- **任务要求 A**
把研读文本中的一段原样再写一遍:从含有“时间:2009年4月24日14:30”的地方开始,写到“下面我先谈一下搞这个读诗会的一些个人想法。”为止。
- **任务要求 B**
在研读文本中,王芬为什么认为“女性诗歌”这个概念本身值得推敲?请用一到三句话说明。

- **研读文本**
作者:罗雨 文章来源:本站原创 点击数:1359 更新时间:2009/11/9 20:55:17
 

安琪诗歌暨女性诗歌座谈会

特邀嘉宾:安琪

主持人:王芬   资料准备:赵薇罗小凤    记录整理:张岩 罗小凤 王芬

参加者:安琪,刘不伟,王妍丁,拾柴,凌洁,冯小涓,戴默,王芬,罗小凤,谢文娟,赵薇,张宁,陈利辉,郭艳灵,张岩,程振翼。

时间:2009年4月24日14:30

地点:首都师范大学北一区文学院学术报告厅

 

[罗小凤介绍到会嘉宾]

[主持人王芬开场]

王芬:非常感谢安琪,感谢各位朋友来到我们学生自发组织的读诗会,跟我们做一次心灵的交流。这次读诗会我们以读安琪为代表的女诗人的诗作来谈谈女性诗歌的相关问题。

下面我先谈一下搞这个读诗会的一些个人想法。

第一个就是我觉得“女性诗歌”概念本身似乎是值得推敲的。就像翟永明曾经在文章中指出的,“女性”一词是带有政治色彩的,或者是有性别定位的。到底什么是女性?按照现在流行的“酷儿理论”,这种性别角色实际上分生理角色、心理角色、社会角色等,性别区分的方法已经发生了改变,传统的男女两分法发生了错乱,作为讨论女性诗歌的前提,什么叫“女性”这一问题又被提了出来。如果一个男性写出了带有女性意识的诗歌,可否纳入女性诗歌?就像苏童、白先勇他们的小说,对女性描写得那么细致、深刻,他们的作品可否纳入女性文学?同样在诗歌范畴,也许应该对“女性”一词重新探讨一下。“女性诗歌”的这个前提有待于重新厘清,这将有助于我们弄清楚什么是“女性诗歌”。

第二个就是,女性诗歌与男性诗歌并不是对称的概念——既然有女性诗歌,那是否有男性诗歌?如果有一个与之相应的“男性诗歌”的概念,我们不得不警醒的是,这两个概念并不是完全平等、对称的。这个时候也应关注女性与外部世界的对话关系,即女性如何与以男权文化为主体的世界进行对话。鲁迅曾经说过,女性是要怀孕的,不可能平等。这就像是判了一个死刑。我自己也觉得,无论人类文明怎样延续,男性与女性是无法平等的。另外,周瓒还有一个观点,她说“女性诗歌”是一个批评性的概念,我对于这一点好象不太能赞同。这个意思大概是说,“女性诗歌”这个概念之所以在中国产生,是引进了西方的女性主义理论,所以得出了女性诗歌这样一个名词。如果这么来界定“女性诗歌”的内涵的话,是否会遮蔽女诗人诗歌写作自身的丰富性?如果我们只用“女性诗歌”或“女性主义”来解读女诗人写的诗歌的话,我觉得是有问题的。

- **记录资料**
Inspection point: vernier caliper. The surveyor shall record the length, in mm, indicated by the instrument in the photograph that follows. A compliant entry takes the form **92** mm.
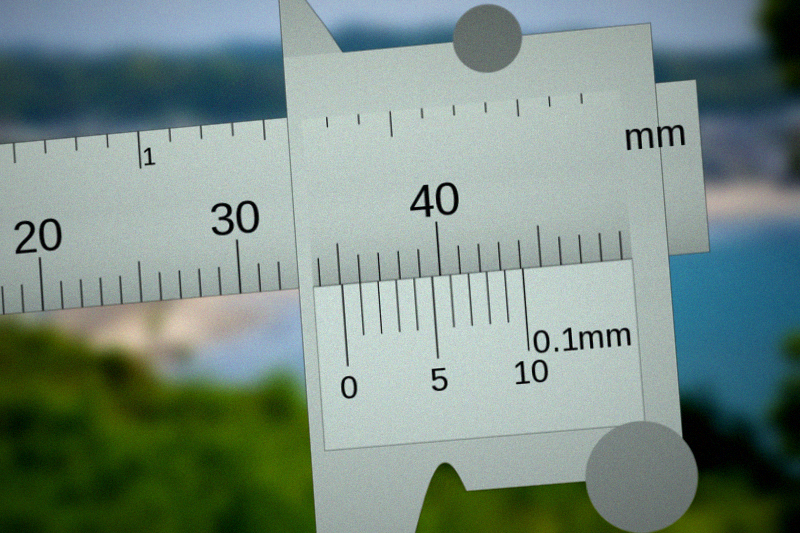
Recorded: **35.1** mm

- **你的回答 A**
时间:2009年4月24日14:30

地点:首都师范大学北一区文学院学术报告厅

 

[罗小凤介绍到会嘉宾]

[主持人王芬开场]

王芬:非常感谢安琪,感谢各位朋友来到我们学生自发组织的读诗会,跟我们做一次心灵的交流。这次读诗会我们以读安琪为代表的女诗人的诗作来谈谈女性诗歌的相关问题。

下面我先谈一下搞这个读诗会的一些个人想法。

- **你的回答 B**
她引用翟永明的看法,指出“女性”一词带有政治色彩或性别定位。按照流行的“酷儿理论”,性别角色分为生理、心理、社会等不同角色,性别区分的方法已经改变,传统的男女两分法也发生了错乱。因此,作为讨论女性诗歌的前提,“什么叫女性”这个问题又被提了出来,例如男性写出带有女性意识的诗歌能否纳入女性诗歌。